Sono stata a casa in malattia, in sette anni, molto poco. Tutte le volte nessuno se ne è accorto, tranne una volta che avevo la febbre altissima. Durante il post operatorio della spalla, anni fa ormai, ho continuato a lavorare da casa, con il PC. Nessuno me lo chiese. Lo feci perché tra me ed il mio datore di lavoro (il mio capo, visto che si tratta di una multinazionale) c’era un patto sociale di fiducia e stima.

Quando mi sono trasferita in giro per l’Italia la mia azienda mi ha considerato sposata trattandomi economicamente come tale, benché, ovviamente io e la mia compagna non avessimo uno straccio di carta che sancisse la nostra unione (“tranne” un mutuo trentennale ed un certificato di residenza).

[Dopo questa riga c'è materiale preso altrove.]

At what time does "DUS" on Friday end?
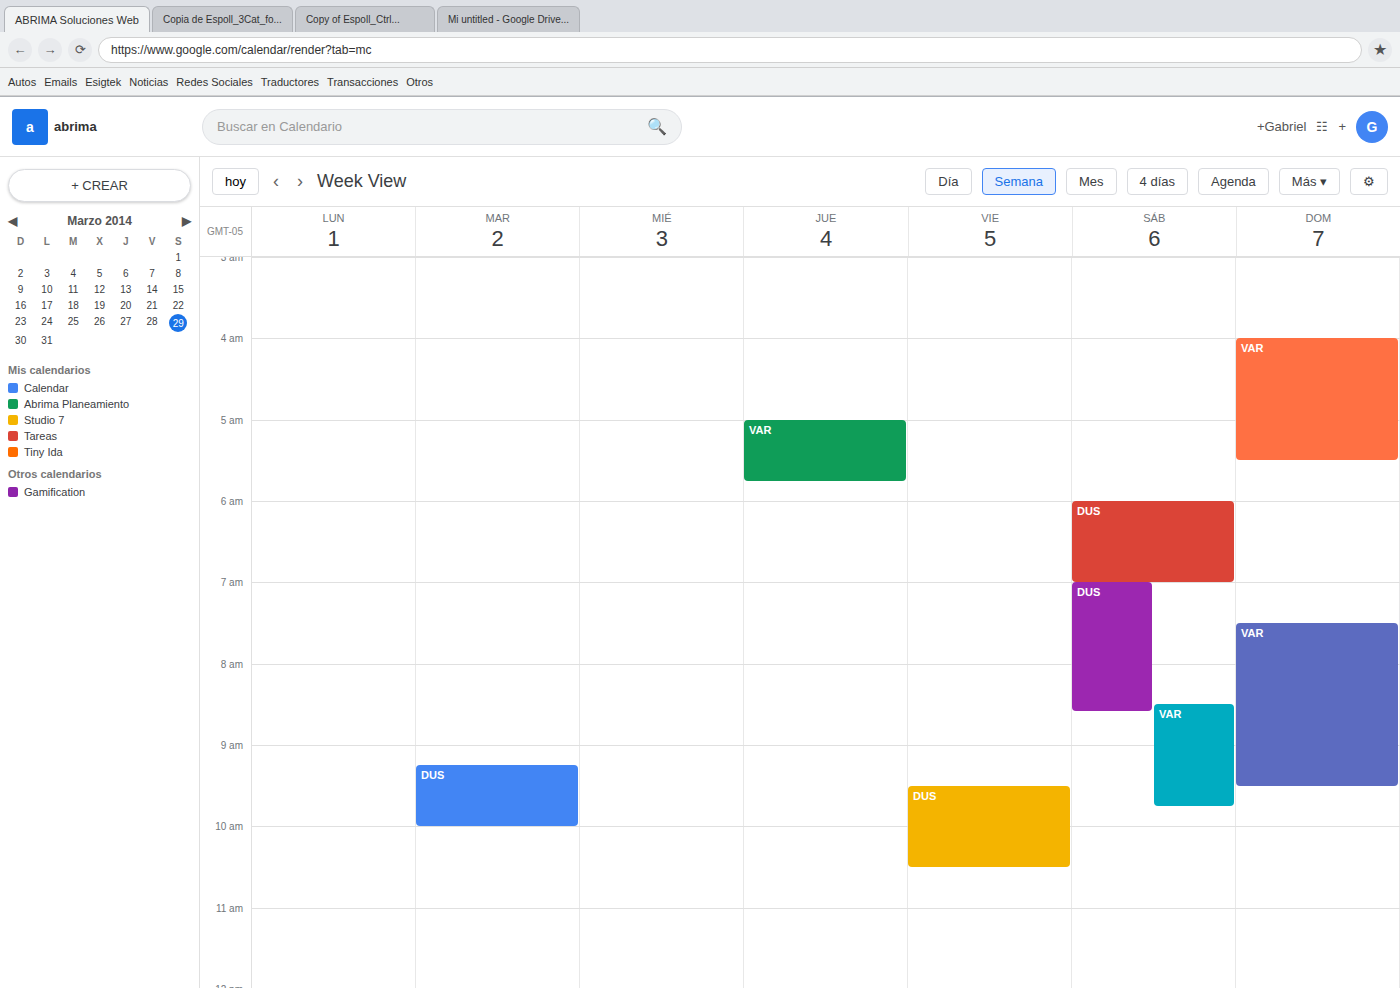
10:30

Eppure le aziende cambiano. Sono fatte di uomini e donne (meno spesso di donne ed ora ci arrivo). In tempi di crisi, spesso, si pensa di affidare le aziende a personalità forti, dominanti, accentratrici liquefacendo le responsabilità della managerialità diffusa e, automaticamente, perdendo quel patto sociale di reciprocità (professionale, fedele e entusiasmante) che c’era prima di allora. Le regole, insomma, così fragili ed in mano a chi le applica, magari all’insaputa di chi dirige dall’alto. Anzi, questo lo potrei giurare.

Ho visto donne, della mia età, piangere nei bagni alla notizia di aspettare un figlio. Ho sentito manager fare battute su froci e donne. E’ modernità questa? In un qualsiasi paese moderno la donna non avrebbe pianto. Il manager sarebbe stato licenziato.

Non ho visto donne fare carriera come gli uomini. Forse per i motivi di cui sopra, forse, come sappiamo tutti, perché un uomo incapace di gestire le persone o di interpretare correttamente il business si trova sempre….una donna incompetente non si trova mai.

Non ho visto aziende, in Italia (tranne rarissimi casi) riconoscere ufficialmente le coppie di fatto, quasi a voler lasciare tale riconoscimento alla bravura ed al valore del manager. Cioè: se non sei un bravo manager non riconosceremo la tua unione, quindi il riconoscimento assume forma premiante e non di diritto.

La verità è che il grande assente, in questo dialogo, è la politica. Non faranno mai carriera le donne anche introducendo, come chiesto da lei di recente, le quote rosa nei consigli di amministrazione (se le immagina escort e veline sedute lì a farsi le unghie? Io sì…le quote rosa devono esistere a tutti i livelli aziendali), finché la politica non si prenderà cura di gestire la maternità sollevando la donna di tutto il peso di prolificare. Quando un manager uomo di alto livello dovrà fare 6 mesi di paternità obbligatoria, restare incinta sarà una responsabilità condivisa. Quando ci saranno nidi per i bambini, avremo un Paese giusto dove né l’imprenditore, né la donna, dovranno farsi carico da soli della maternità.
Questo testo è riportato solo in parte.